Sometimes! Of course it always depends, but value stream mapping really allows us to appreciate the butterfly effect in supply chains – change something at X, and there’s a massive impact at Y. Part of the issue is that certain parts of the supply chain are almost over-optimised. Manufacturing has become so lean and it is so easy to mass-produce cheap products that we are currently creating far more waste than ever before. The volume of products that are thrown away every year is immense. We consume far more product than we actually need.
Of course, it’s quite difficult to pinpoint the cause of this shift to a disposable attitude to products – are products becoming cheaper because consumer demand dictates that? Or is consumer demand simply growing due to the abundance of cheap products? It’s a bit of a chicken and egg scenario. My grandparents took care of everything they bought, if something got broken then they fixed it. But in today’s society we are so efficient at mass production that we can just throw old products away and buy something new.
We have never had so much waste in global supply chains and value stream mapping really helps us to understand why that is and where the waste is coming from. We can use this to focus energy on the vital activities that will really drive change and, quite often, these activities come as a big surprise. The waste often isn’t where you think it is.
Could VSM be further improved to generate even more value?
I think one area that is still underdeveloped is in the reverse loop – so with products that are coming back in to the supply chain after they have been purchased. Products that need to be repaired or recycled are very difficult to track and many companies are not paying much attention to reverse logistics, but if we had this information available during VSM then we really would have total visibility on products from start to finish.
There is an enormous market for returns and used items, from electronics to clothing, but many manufacturers don’t want to deal with the headache that reverse loop supply chains can generate. This is a shame, because we find that vast amounts of time, materials and money could be recouped by extending product lifecycles and ensuring that reusable products don’t end up in landfill.
What happens in a VSM workshop?
Our workshops run for one week and we work together with a cross-functional team that represents many different aspects of the customer’s business. We always recommend a holistic view, so the workshop generates the best results if we can really look at the entire supply chain. We bring in experts from each different area of the supply chain to track the entire movement of both physical goods and information. This builds a map that illuminates the entire supply chain, from which we can simulate the full product journey.

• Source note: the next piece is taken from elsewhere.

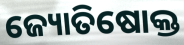
ଜ୍ୟୋତିଷୋକ୍ତ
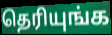
தெரியுங்க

Value stream mapping allows us to visualise and identify problems; from then on we can use additional tools to fix issues and find the root cause. It is a great first step that we use to focus our energy and get to the heart of what’s going on in a supply chain.
And you can organise workshops for any company?
Yes, absolutely. Any customer with a complex supply chain would certainly benefit from value stream mapping. Panalpina is ready and willing to work together with existing or new customers to bring the benefits of a lean approach to their supply chains.
Maria Pia Caraccia was interviewed by Katy Huckle (December 2018).